離婚の際には、財産分与という制度により夫婦が婚姻中に築いた財産を清算することが認められています。例えば、会社員の男性と専業主婦の女性という家庭では、一般的には男性側の名義財産のほうが多いため、夫から妻に対して財産分与を行うことになります。

しかし、男性としては「自分が頑張って稼いで蓄えた財産を渡すことに納得できない」と感じることもあるでしょう。
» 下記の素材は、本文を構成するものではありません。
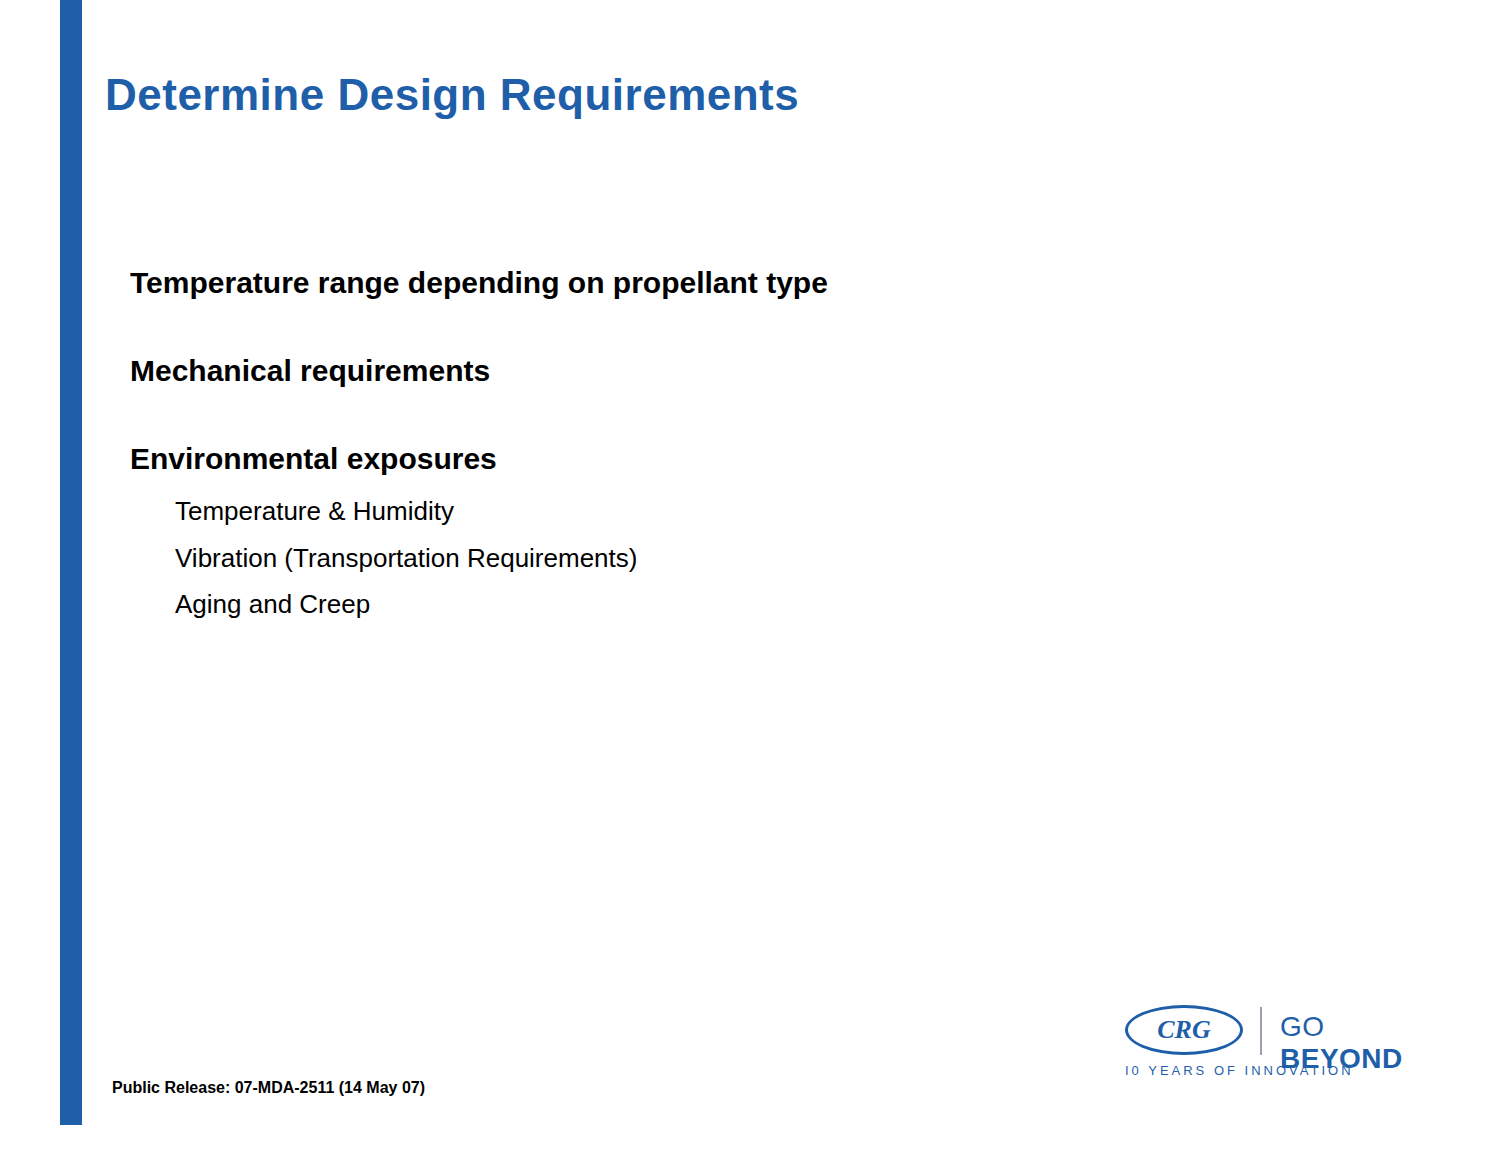Determine Design Requirements
Temperature range depending on propellant type
Mechanical requirements
Environmental exposures
Temperature & Humidity
Vibration (Transportation Requirements)
Aging and Creep
Public Release: 07-MDA-2511 (14 May 07)
CRG
GO BEYOND
I0 YEARS OF INNOVATION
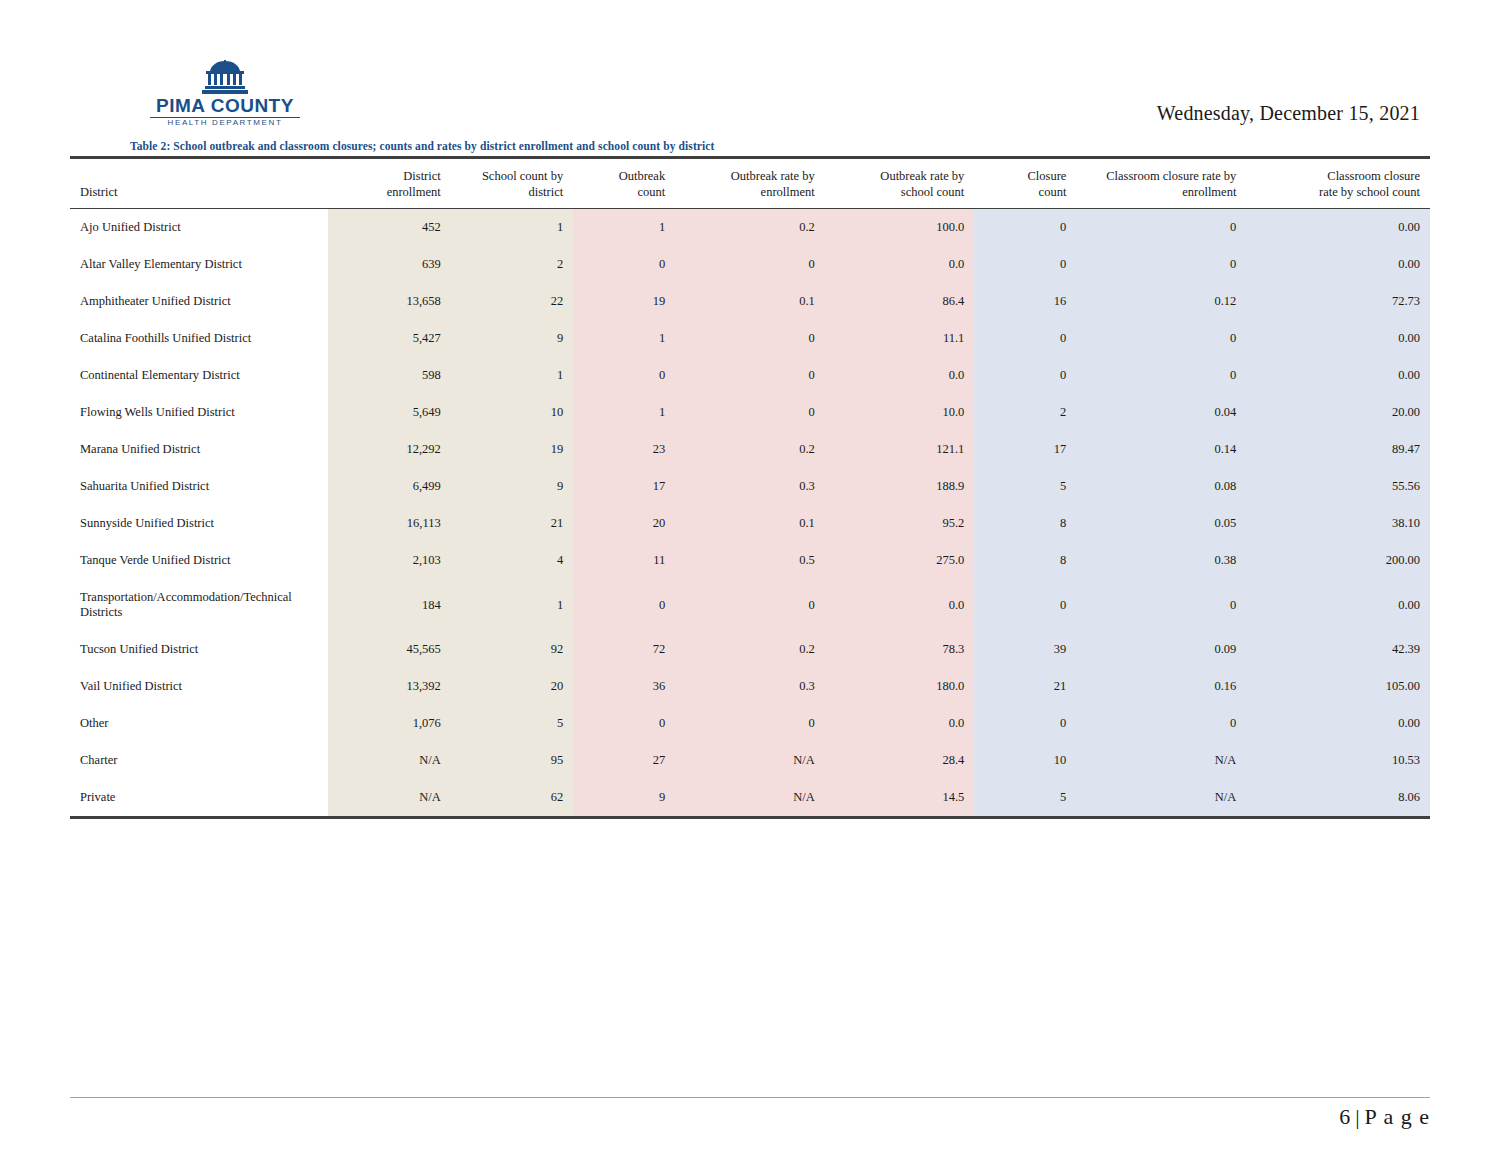PIMA COUNTY HEALTH DEPARTMENT
Wednesday, December 15, 2021
Table 2: School outbreak and classroom closures; counts and rates by district enrollment and school count by district
| District | District enrollment | School count by district | Outbreak count | Outbreak rate by enrollment | Outbreak rate by school count | Closure count | Classroom closure rate by enrollment | Classroom closure rate by school count |
| --- | --- | --- | --- | --- | --- | --- | --- | --- |
| Ajo Unified District | 452 | 1 | 1 | 0.2 | 100.0 | 0 | 0 | 0.00 |
| Altar Valley Elementary District | 639 | 2 | 0 | 0 | 0.0 | 0 | 0 | 0.00 |
| Amphitheater Unified District | 13,658 | 22 | 19 | 0.1 | 86.4 | 16 | 0.12 | 72.73 |
| Catalina Foothills Unified District | 5,427 | 9 | 1 | 0 | 11.1 | 0 | 0 | 0.00 |
| Continental Elementary District | 598 | 1 | 0 | 0 | 0.0 | 0 | 0 | 0.00 |
| Flowing Wells Unified District | 5,649 | 10 | 1 | 0 | 10.0 | 2 | 0.04 | 20.00 |
| Marana Unified District | 12,292 | 19 | 23 | 0.2 | 121.1 | 17 | 0.14 | 89.47 |
| Sahuarita Unified District | 6,499 | 9 | 17 | 0.3 | 188.9 | 5 | 0.08 | 55.56 |
| Sunnyside Unified District | 16,113 | 21 | 20 | 0.1 | 95.2 | 8 | 0.05 | 38.10 |
| Tanque Verde Unified District | 2,103 | 4 | 11 | 0.5 | 275.0 | 8 | 0.38 | 200.00 |
| Transportation/Accommodation/Technical Districts | 184 | 1 | 0 | 0 | 0.0 | 0 | 0 | 0.00 |
| Tucson Unified District | 45,565 | 92 | 72 | 0.2 | 78.3 | 39 | 0.09 | 42.39 |
| Vail Unified District | 13,392 | 20 | 36 | 0.3 | 180.0 | 21 | 0.16 | 105.00 |
| Other | 1,076 | 5 | 0 | 0 | 0.0 | 0 | 0 | 0.00 |
| Charter | N/A | 95 | 27 | N/A | 28.4 | 10 | N/A | 10.53 |
| Private | N/A | 62 | 9 | N/A | 14.5 | 5 | N/A | 8.06 |
6|P a g e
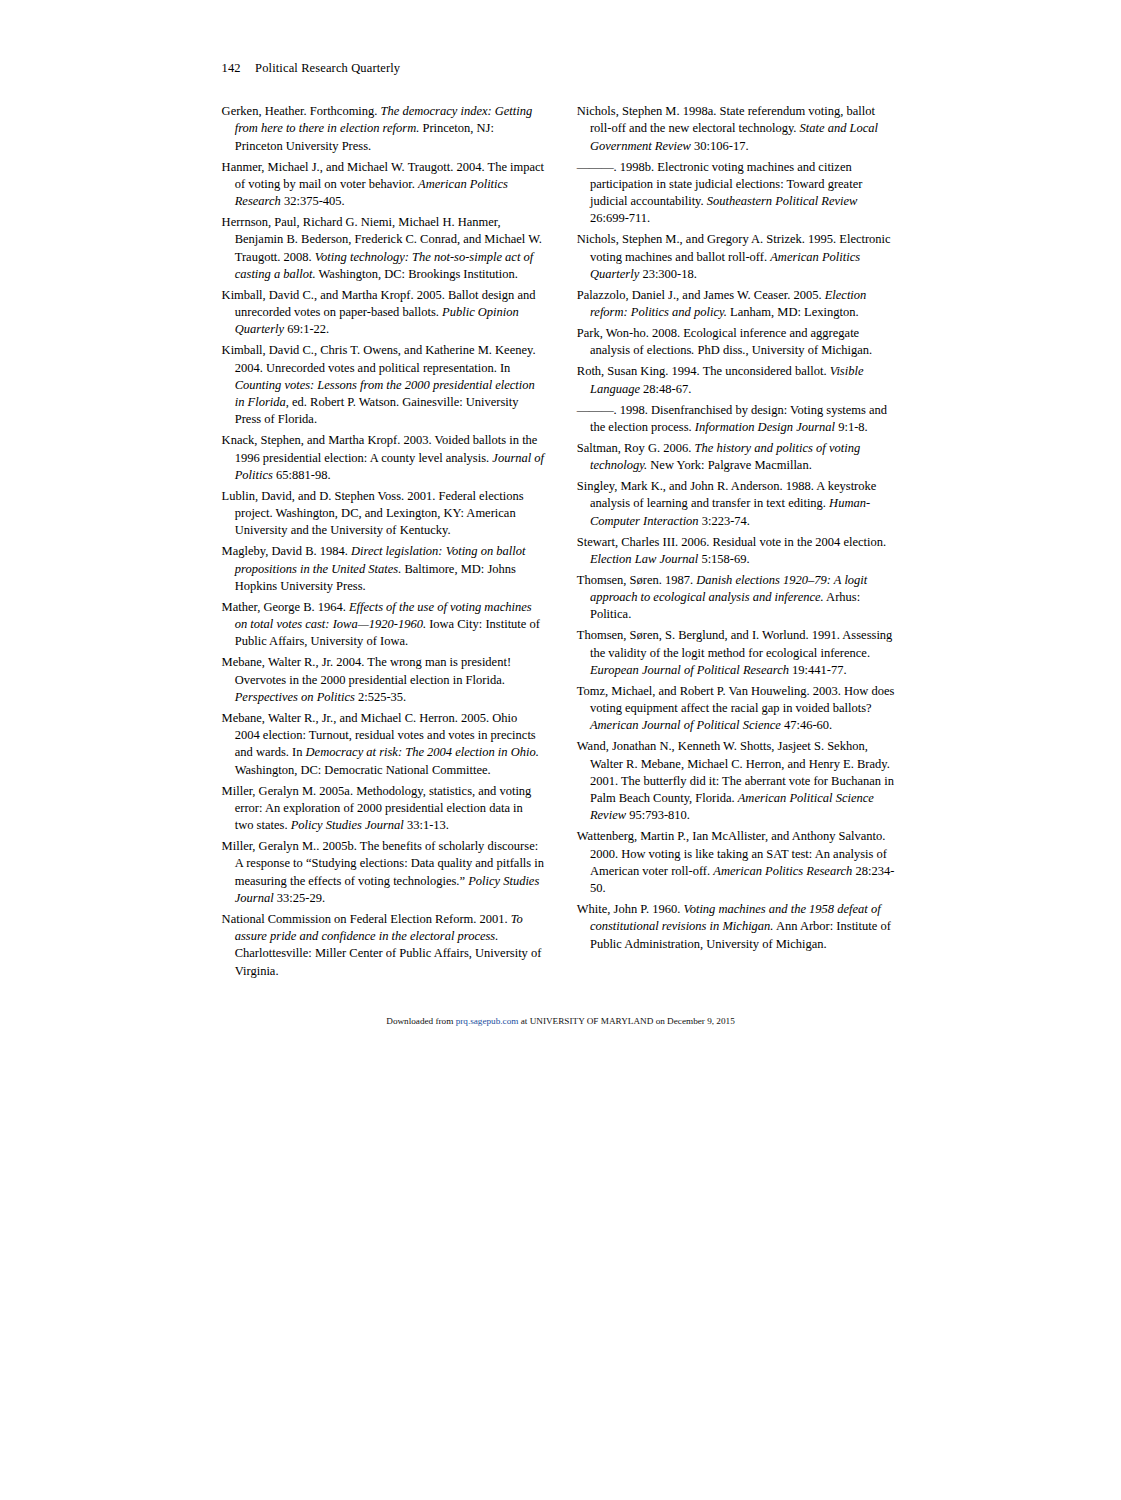142 Political Research Quarterly
Gerken, Heather. Forthcoming. The democracy index: Getting from here to there in election reform. Princeton, NJ: Princeton University Press.
Hanmer, Michael J., and Michael W. Traugott. 2004. The impact of voting by mail on voter behavior. American Politics Research 32:375-405.
Herrnson, Paul, Richard G. Niemi, Michael H. Hanmer, Benjamin B. Bederson, Frederick C. Conrad, and Michael W. Traugott. 2008. Voting technology: The not-so-simple act of casting a ballot. Washington, DC: Brookings Institution.
Kimball, David C., and Martha Kropf. 2005. Ballot design and unrecorded votes on paper-based ballots. Public Opinion Quarterly 69:1-22.
Kimball, David C., Chris T. Owens, and Katherine M. Keeney. 2004. Unrecorded votes and political representation. In Counting votes: Lessons from the 2000 presidential election in Florida, ed. Robert P. Watson. Gainesville: University Press of Florida.
Knack, Stephen, and Martha Kropf. 2003. Voided ballots in the 1996 presidential election: A county level analysis. Journal of Politics 65:881-98.
Lublin, David, and D. Stephen Voss. 2001. Federal elections project. Washington, DC, and Lexington, KY: American University and the University of Kentucky.
Magleby, David B. 1984. Direct legislation: Voting on ballot propositions in the United States. Baltimore, MD: Johns Hopkins University Press.
Mather, George B. 1964. Effects of the use of voting machines on total votes cast: Iowa—1920-1960. Iowa City: Institute of Public Affairs, University of Iowa.
Mebane, Walter R., Jr. 2004. The wrong man is president! Overvotes in the 2000 presidential election in Florida. Perspectives on Politics 2:525-35.
Mebane, Walter R., Jr., and Michael C. Herron. 2005. Ohio 2004 election: Turnout, residual votes and votes in precincts and wards. In Democracy at risk: The 2004 election in Ohio. Washington, DC: Democratic National Committee.
Miller, Geralyn M. 2005a. Methodology, statistics, and voting error: An exploration of 2000 presidential election data in two states. Policy Studies Journal 33:1-13.
Miller, Geralyn M.. 2005b. The benefits of scholarly discourse: A response to “Studying elections: Data quality and pitfalls in measuring the effects of voting technologies.” Policy Studies Journal 33:25-29.
National Commission on Federal Election Reform. 2001. To assure pride and confidence in the electoral process. Charlottesville: Miller Center of Public Affairs, University of Virginia.
Nichols, Stephen M. 1998a. State referendum voting, ballot roll-off and the new electoral technology. State and Local Government Review 30:106-17.
———. 1998b. Electronic voting machines and citizen participation in state judicial elections: Toward greater judicial accountability. Southeastern Political Review 26:699-711.
Nichols, Stephen M., and Gregory A. Strizek. 1995. Electronic voting machines and ballot roll-off. American Politics Quarterly 23:300-18.
Palazzolo, Daniel J., and James W. Ceaser. 2005. Election reform: Politics and policy. Lanham, MD: Lexington.
Park, Won-ho. 2008. Ecological inference and aggregate analysis of elections. PhD diss., University of Michigan.
Roth, Susan King. 1994. The unconsidered ballot. Visible Language 28:48-67.
———. 1998. Disenfranchised by design: Voting systems and the election process. Information Design Journal 9:1-8.
Saltman, Roy G. 2006. The history and politics of voting technology. New York: Palgrave Macmillan.
Singley, Mark K., and John R. Anderson. 1988. A keystroke analysis of learning and transfer in text editing. Human-Computer Interaction 3:223-74.
Stewart, Charles III. 2006. Residual vote in the 2004 election. Election Law Journal 5:158-69.
Thomsen, Søren. 1987. Danish elections 1920–79: A logit approach to ecological analysis and inference. Arhus: Politica.
Thomsen, Søren, S. Berglund, and I. Worlund. 1991. Assessing the validity of the logit method for ecological inference. European Journal of Political Research 19:441-77.
Tomz, Michael, and Robert P. Van Houweling. 2003. How does voting equipment affect the racial gap in voided ballots? American Journal of Political Science 47:46-60.
Wand, Jonathan N., Kenneth W. Shotts, Jasjeet S. Sekhon, Walter R. Mebane, Michael C. Herron, and Henry E. Brady. 2001. The butterfly did it: The aberrant vote for Buchanan in Palm Beach County, Florida. American Political Science Review 95:793-810.
Wattenberg, Martin P., Ian McAllister, and Anthony Salvanto. 2000. How voting is like taking an SAT test: An analysis of American voter roll-off. American Politics Research 28:234-50.
White, John P. 1960. Voting machines and the 1958 defeat of constitutional revisions in Michigan. Ann Arbor: Institute of Public Administration, University of Michigan.
Downloaded from prq.sagepub.com at UNIVERSITY OF MARYLAND on December 9, 2015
そのような場合には、相手が財産分与を放棄することで、財産を渡さずに済む可能性があります。

本コラムでは、財産分与という制度の概要や財産開示を受けた際の対処法などについて、ベリーベスト 岡崎オフィスの弁護士が解説します。

1、財産分与の拒否はできる?

まず、財産分与の請求を受けた場合に、それを拒否することができるのかどうかについて解説します。

  1. (1)財産分与を拒否できるケース

    財産分与を拒否できるケースとしては、以下のようなものが挙げられます。

    1. ① 相手が財産分与を放棄したケース
      財産分与は「財産分与請求権」という法律上の権利に基づくものであるため、権利者が権利を行使せずに放棄することが認められています。
      相手に対して財産分与請求権の放棄を強制することはできませんが、相手が任意に財産分与請求権を放棄した場合には、その後に財産分与を求められても拒否することが可能です。

      ただし、口頭での放棄も法律上は有効ですが、口頭の場合には後日に「言った」「言わない」とトラブルになる可能性があります。
      そのため、財産分与請求権を放棄したという事実は、必ず離婚協議書などの書面に残しておくことが大切です。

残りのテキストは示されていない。